Cao, Yongzhi

Cao, Yongzhi


Research Interests: Formal methods, reasoning about uncertainty

Office Phone: 86-10-6276 5818


Cao, Yongzhi is a professor in the Department of Computer Science and Technology, School of EECS. He received the B.S. and M.S. degrees from Central China Normal University, Wuhan, China, in 1997 and 2000, respectively, and the Ph.D. degree from Beijing Normal University, Beijing, China, in 2003, all in mathematics. From 2003 to 2007, he was a Postdoctoral Researcher with Tsinghua University, Beijing, and from 2007 to 2105, he was an Associate Professor of computer science with Peking University. His current research interests include formal methods and reasoning about uncertainty in artificial intelligence.

Dr. Cao has published some papers in top-tier journals such as IEEE Transactions on Automatic Control, IEEE Transactions on Computers, IEEE Transactions on Fuzzy Systems, IEEE Transactions on Systems, Man, and Cybernetics, Part B: Cybernetics, Information and Computation, Journal of Computer and System Sciences, and Theoretical Computer Science. He has served in the Technical Program Committee of various international conferences including FMAC2017, ICCSIP2016, JRS2014, NIPS2015, and QLSC2012. He is serving as a reviewer of American Mathematical Reviews (MR) and a referee of some leading journals and conferences including AIJ, IEEE TAC, IEEE TASE, IEEE TKDE, IEEE TOC, CONCUR2016, NIPS2015, and IJCAI2016. He was awarded the 2nd prize of Natural Science Award of Chinese Education Ministry for outstanding achievements in scientific research (2015). He is an IEEE Senior Member.

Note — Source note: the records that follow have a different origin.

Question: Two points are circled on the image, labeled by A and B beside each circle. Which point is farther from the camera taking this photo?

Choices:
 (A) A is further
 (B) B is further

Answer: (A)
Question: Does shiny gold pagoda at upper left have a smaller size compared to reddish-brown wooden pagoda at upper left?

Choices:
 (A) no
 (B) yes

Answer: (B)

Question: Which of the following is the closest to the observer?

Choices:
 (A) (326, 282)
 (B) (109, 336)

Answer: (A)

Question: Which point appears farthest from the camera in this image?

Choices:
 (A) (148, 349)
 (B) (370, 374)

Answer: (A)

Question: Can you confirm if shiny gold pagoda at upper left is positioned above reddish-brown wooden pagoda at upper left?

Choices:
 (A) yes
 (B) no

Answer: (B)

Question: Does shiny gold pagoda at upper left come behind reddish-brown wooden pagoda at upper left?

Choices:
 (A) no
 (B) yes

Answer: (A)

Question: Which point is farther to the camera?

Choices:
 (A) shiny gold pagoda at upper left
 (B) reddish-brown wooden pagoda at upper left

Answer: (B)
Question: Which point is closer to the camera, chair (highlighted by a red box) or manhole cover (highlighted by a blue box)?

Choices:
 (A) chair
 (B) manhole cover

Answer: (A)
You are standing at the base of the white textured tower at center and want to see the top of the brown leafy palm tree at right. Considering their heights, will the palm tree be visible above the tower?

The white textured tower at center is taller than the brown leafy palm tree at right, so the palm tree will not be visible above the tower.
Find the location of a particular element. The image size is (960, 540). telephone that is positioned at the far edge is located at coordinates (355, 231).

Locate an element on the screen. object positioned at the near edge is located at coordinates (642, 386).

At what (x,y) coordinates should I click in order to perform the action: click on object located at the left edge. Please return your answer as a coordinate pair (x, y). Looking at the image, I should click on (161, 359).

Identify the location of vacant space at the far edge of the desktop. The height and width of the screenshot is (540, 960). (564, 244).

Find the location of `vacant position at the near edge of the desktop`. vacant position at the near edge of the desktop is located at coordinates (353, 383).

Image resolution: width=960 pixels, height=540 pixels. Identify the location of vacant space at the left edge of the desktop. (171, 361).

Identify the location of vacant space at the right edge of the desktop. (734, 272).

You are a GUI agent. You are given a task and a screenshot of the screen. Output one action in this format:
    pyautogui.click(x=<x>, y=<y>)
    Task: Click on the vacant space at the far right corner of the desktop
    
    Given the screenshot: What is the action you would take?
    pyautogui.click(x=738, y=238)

Dr. Cao has almost ten research projects including NSFC and 973 programs. His research achievements are summarized as follows:

1)  He modeled the fault tolerance of mobile systems and discrete-event systems from a new perspective, quantitatively studied the reliability of the system behavior, and gave an approach to optimizing the system behavior. For the first time, this work combines the classical Shannon communication theory with the research of process algebra and introduces the idea of behavior similarity into the modeling and supervisory control of discrete-event systems.

2)  He proposed a formal framework to verify differential privacy in the context of probabilistic systems, gave a two-level logic, a privacy variant of the familiar Hennessy–Milner logic, to characterize differential privacy, and introduced the notion of set-theoretic conditional anonymity by considering the threat from non-probabilistic adversary.

3)  He modeled the discrete-event systems with fuzzy uncertainties, provided model-checking algorithms to verify the properties of the systems, and systematically developed the framework of supervisory control based on events and states. These theoretical results are applied to the modeling and analysis of medical diagnosis and treatment.